L'air frais de la nuit tombée me raviva, désembuant mon esprit des théories farfelues que j'échafaudai sur de possibles fantômes hantant la cathédrale. Aucune des représentations de Lynx ne m'ayant attendu à la fin de l'office, je pouvais, tout à mon aise, regarder les jardins baignés des premiers rayons d'une pleine lune, en me dirigeant vers la salle des représentations. Le cadre était si beau que j'aurai pu ne pas aller manger du tout, mon ventre me rappelant que j'avais déjà sauté le repas de midi, je me détachai de cette vue en me réconfortant sur celle que je n'allais pas tarder à retrouver.

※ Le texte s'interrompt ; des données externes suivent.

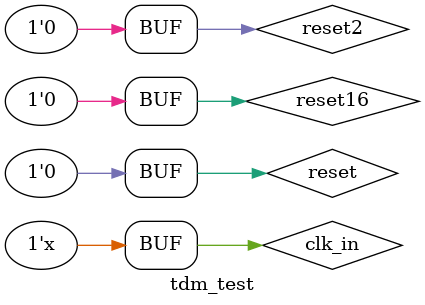
<source format=sv>
`timescale 1ns / 1ps

module tdm_test(
    );
    
    logic clk_in,reset,reset2,reset16,DecoderA,DecoderB,DecoderC,DecoderD;
    logic [6:0] out_sevenSeg;
    
    tdm_display DUT (
        .clk_in(clk_in),
        .reset(reset),
        .reset2(reset2),
        .reset16(reset16),
        .DecoderA(DecoderA),
        .DecoderB(DecoderB),
        .DecoderC(DecoderC),
        .DecoderD(DecoderD),
        .out_sevenSeg(out_sevenSeg)
    );
    
    always #5 clk_in = ~clk_in; 
    
    initial begin
        clk_in = 0;
        reset = 1;
        
        // Modifico el reset tras 10 unidades de tiempo para generar 2 frecuencias nuevas
        #10 
        reset = 0;
        reset2 = 1;
        reset16 = 1;
         
        // Dejo los reset de ambos contadores en HIGH para inicializar la cuenta en 0
        #20 
        reset2 = 0;
        // Tras 50 unidades de tiempo seteo los reset de ambos en LOW para que comienzen a contar
        #50 
        reset16 = 0;
    end
    
    
    
endmodule

</source>
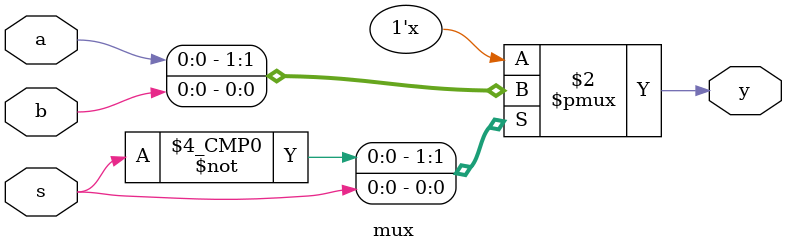
<source format=v>

module mux(s,a,b,y);
  output reg y;
  input s,a,b;
  always@(s,a,b)
    case (s)
      1'b0:y=a;
      1'b1:y=b;
    endcase
endmodule
</source>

Passé la petite porte de la coursive menant en salle de représentation, je longeai le mur pour rejoindre ma place fétiche à la table des loups en face de l'estrade des primordiaux, Angie m'y attendant déjà, une moue boudeuse figée sur son visage. L'absence de celui que j'espérai voir me déçut plus que je ne l'aurais imaginé. C'était la première fois que je le voyais absent au souper depuis mon arrivée. Était-il malade ? Mon inquiétude ne pouvant être partagée, j'évitai de poser la moindre question sur notre Primordial, à mon amie et me concentrai plutôt sur la conversation qu'elle entretenait avec nos camarades de représentation.
Bien plus tard ce soir là, quand je me fus glissée entre mes draps, la silhouette d'un loup de fumée noire hanta mes rêves, toute la nuit.